The measured value was expressed as an average value of three times except for the maximum and minimum values of Ra. The higher the measured value, the more uneven the skin is, and the evaluation results are shown in Table 10 below.

division Change after 4 weeks (Ra, Arbitrary unit) Example 1 13.44 Example 2 13.91 Example 3 14.01 Example 4 14.48 Example 5 15.23 Example 6 15.42 Example 7 15.60 Example 8 15.89 Comparative Example 1 11.19 Comparative Example 2 10.23 Comparative Example 3 10.65 Comparative Example 4 10.41 Comparative Example 5 11.59 Comparative Example 6 11.17 Comparative Example 7 10.81 Comparative Example 8 11.52 Comparative Example 9 11.26 Comparative Example 10 10.66

Referring to Table 10, the cosmetic composition formulated with the sample of Example significantly decreased the measured value after use, and thus the skin texture improvement effect was evaluated to be remarkably excellent, and synergistic activity according to the combination of active ingredients was confirmed.

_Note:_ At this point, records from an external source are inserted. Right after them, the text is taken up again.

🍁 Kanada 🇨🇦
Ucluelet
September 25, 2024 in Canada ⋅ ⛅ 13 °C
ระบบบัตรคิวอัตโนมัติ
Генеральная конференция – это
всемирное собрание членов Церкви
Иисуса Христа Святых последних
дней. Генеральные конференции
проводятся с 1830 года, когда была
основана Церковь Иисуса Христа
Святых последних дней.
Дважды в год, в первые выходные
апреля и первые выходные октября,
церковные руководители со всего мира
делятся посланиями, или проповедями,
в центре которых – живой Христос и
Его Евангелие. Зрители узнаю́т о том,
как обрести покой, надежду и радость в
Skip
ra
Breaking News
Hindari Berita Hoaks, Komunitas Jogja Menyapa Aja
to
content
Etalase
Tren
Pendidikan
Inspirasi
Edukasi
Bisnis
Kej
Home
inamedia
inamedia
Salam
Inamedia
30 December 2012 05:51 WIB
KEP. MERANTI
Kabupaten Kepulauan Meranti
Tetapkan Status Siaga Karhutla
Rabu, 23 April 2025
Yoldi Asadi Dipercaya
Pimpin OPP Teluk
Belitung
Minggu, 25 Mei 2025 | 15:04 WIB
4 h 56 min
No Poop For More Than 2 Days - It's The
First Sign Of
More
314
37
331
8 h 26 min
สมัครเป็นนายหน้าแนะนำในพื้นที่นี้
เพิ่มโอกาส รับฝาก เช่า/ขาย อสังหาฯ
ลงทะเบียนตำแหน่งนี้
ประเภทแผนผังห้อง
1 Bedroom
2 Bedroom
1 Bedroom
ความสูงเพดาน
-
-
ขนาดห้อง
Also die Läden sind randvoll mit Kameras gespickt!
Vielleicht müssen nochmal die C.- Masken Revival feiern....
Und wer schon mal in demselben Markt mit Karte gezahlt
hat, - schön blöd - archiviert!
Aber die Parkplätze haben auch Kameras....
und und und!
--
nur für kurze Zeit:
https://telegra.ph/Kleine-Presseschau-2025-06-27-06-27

The description of the present invention described above is for illustration, and those of ordinary skill in the art to which the present invention pertains can understand that it can be easily modified into other specific forms without changing the technical spirit or essential features of the present invention. will be. Therefore, it should be understood that the embodiments described above are illustrative in all respects and not restrictive. For example, each component described as a single type may be implemented in a dispersed form, and likewise components described as distributed may also be implemented in a combined form.

The scope of the present invention is indicated by the following claims, and all changes or modifications derived from the meaning and scope of the claims and their equivalents should be construed as being included in the scope of the present invention.

Claims (8)

a peptide complex comprising H-decapeptide-7 and H-peptapeptide-19;
A natural complex extract comprising a lotus callus culture extract and a fermented callus culture extract; and
A cosmetic composition comprising; raspberry ketone as an active ingredient. The method of claim 1,
The peptide complex further comprises SH-octapeptide-4 and SH-oligopeptide-9,
The natural complex extract further comprises a rice callus culture extract and Myrotamnus Flabellifolia callus culture extract, cosmetic composition. 3. The method of claim 2,
The peptide complex further comprises acetylhexapeptide-8,
The natural complex extract further comprises a Centella asiatica extract, cosmetic composition. 4. The method of claim 3,
Niacinamide, adenosine, allantoin, tranexamic acid, and further comprising dipotassium glycyrrhizate, cosmetic composition. 5. The method of claim 4,
Alpha-bisabolol, hydrolyzed glycosaminoglycan, sodium hyaluronate, hydrolyzed hyaluronic acid, and a cosmetic composition further comprising hyaluronic acid. 6. The method according to any one of claims 1 to 5,
A cosmetic composition for skin whitening or wrinkle improvement. 6. The method according to any one of claims 1 to 5,
A cosmetic composition for improving acne. 6. The method according to any one of claims 1 to 5,
A cosmetic composition for moisturizing or improving skin texture.